Performance monitoring
You can monitor your cluster performance using the following views:
| View | Description |
|---|---|
| Metrics | Displays a comprehensive array of performance metrics, including for YSQL and YCQL API performance. |
| Queries>Slow Queries | Shows YSQL queries run on the cluster, sorted by running time. Identify slower running database operations and evaluate query execution times over time. |
| Queries>Live Queries | Shows the queries that are currently "in-flight" on your cluster. |
| Cluster Load | Shows the load on the cluster at a glance. Use this view to answer the question Was the system overloaded, and why. |
| Insights | Scans clusters for performance optimizations, including index and schema changes, and to detect potentially hot nodes. |
Use these tools to monitor the performance of your cluster and to determine whether the configuration needs to change. For information on changing or scaling your cluster, refer to Scale and configure clusters.
Overview
The cluster Overview tab displays a summary of the cluster infrastructure, along with time series charts of four key performance metrics for all the nodes in the cluster - Operations/sec, Average Latency, CPU Usage, and Disk Usage, averaged over all the nodes in the cluster.

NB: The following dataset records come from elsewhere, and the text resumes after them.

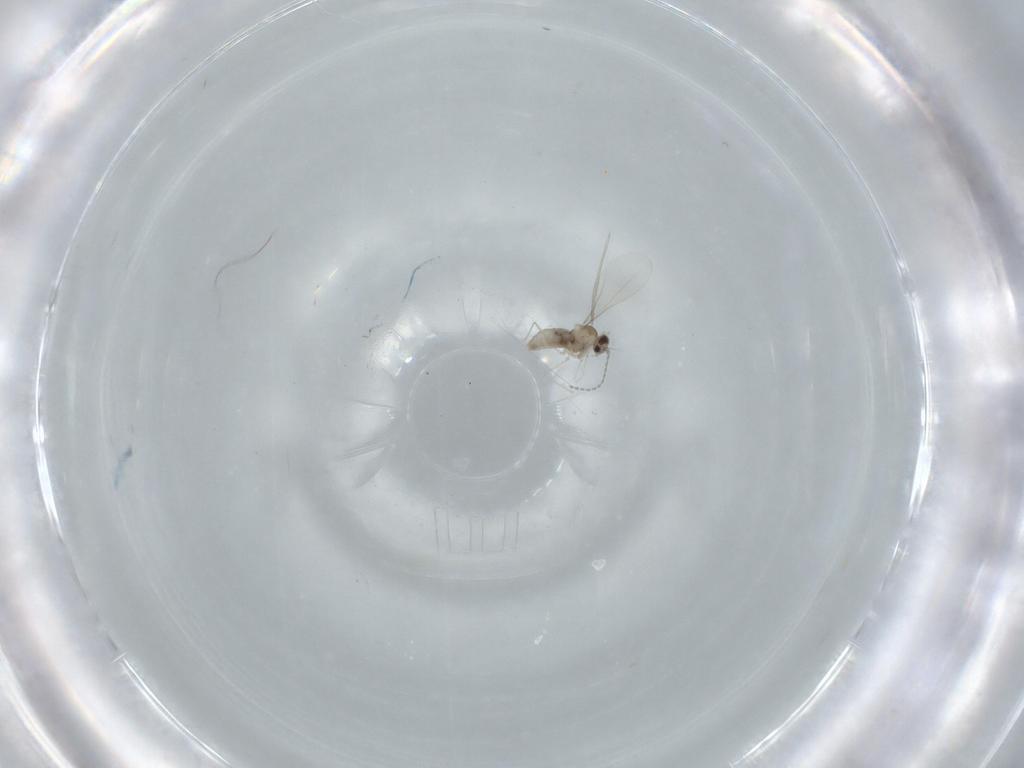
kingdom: Animalia
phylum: Arthropoda
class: Insecta
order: Diptera
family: Cecidomyiidae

You can show metrics by region and by node, for the past hour, 6 hours, 12 hours, 24 hours, or 7 days.
You can enable alerts for CPU usage and disk usage. Refer to Alerts.
The following table describes the metrics available on the cluster Overview tab.
| Graph | Description | Use |
|---|---|---|
| Operations/sec | The number of YB-TServer read and write operations per second. | Spikes in read operations are normal during backups and scheduled maintenance. If the count drops significantly below average, it might indicate an application connection failure. If the count is much higher than average, it could indicate a DDoS, security incident, and so on. Coordinate with your application team because there could be legitimate reasons for dips and spikes. |
| Average Latency (ms) | Read: the average latency of read operations at the tablet level. Write: the average latency of write operations at the tablet level. |
When latency starts to degrade, performance may be impacted by the storage layer. |
| CPU Usage (%) | The percentage of CPU use being consumed by the tablet or master server Yugabyte processes, as well as other processes, if any. In general, CPU usage is a measure of all processes running on the server. | High CPU use could indicate a problem and may require debugging by Yugabyte Support. An alert is issued when node CPU use exceeds 70% (Warning) or 90% (Severe) on average for at least 5 minutes. |
| Disk Usage (GB) | Shows the amount of disk space provisioned for and used by the cluster. | Typically you would scale up at 80%, but consider this metric in the context of your environment. For example, usage can be higher on larger disks. An alert is issued when the free storage on any node in the cluster falls below 40% (Warning) and 25% (Severe). |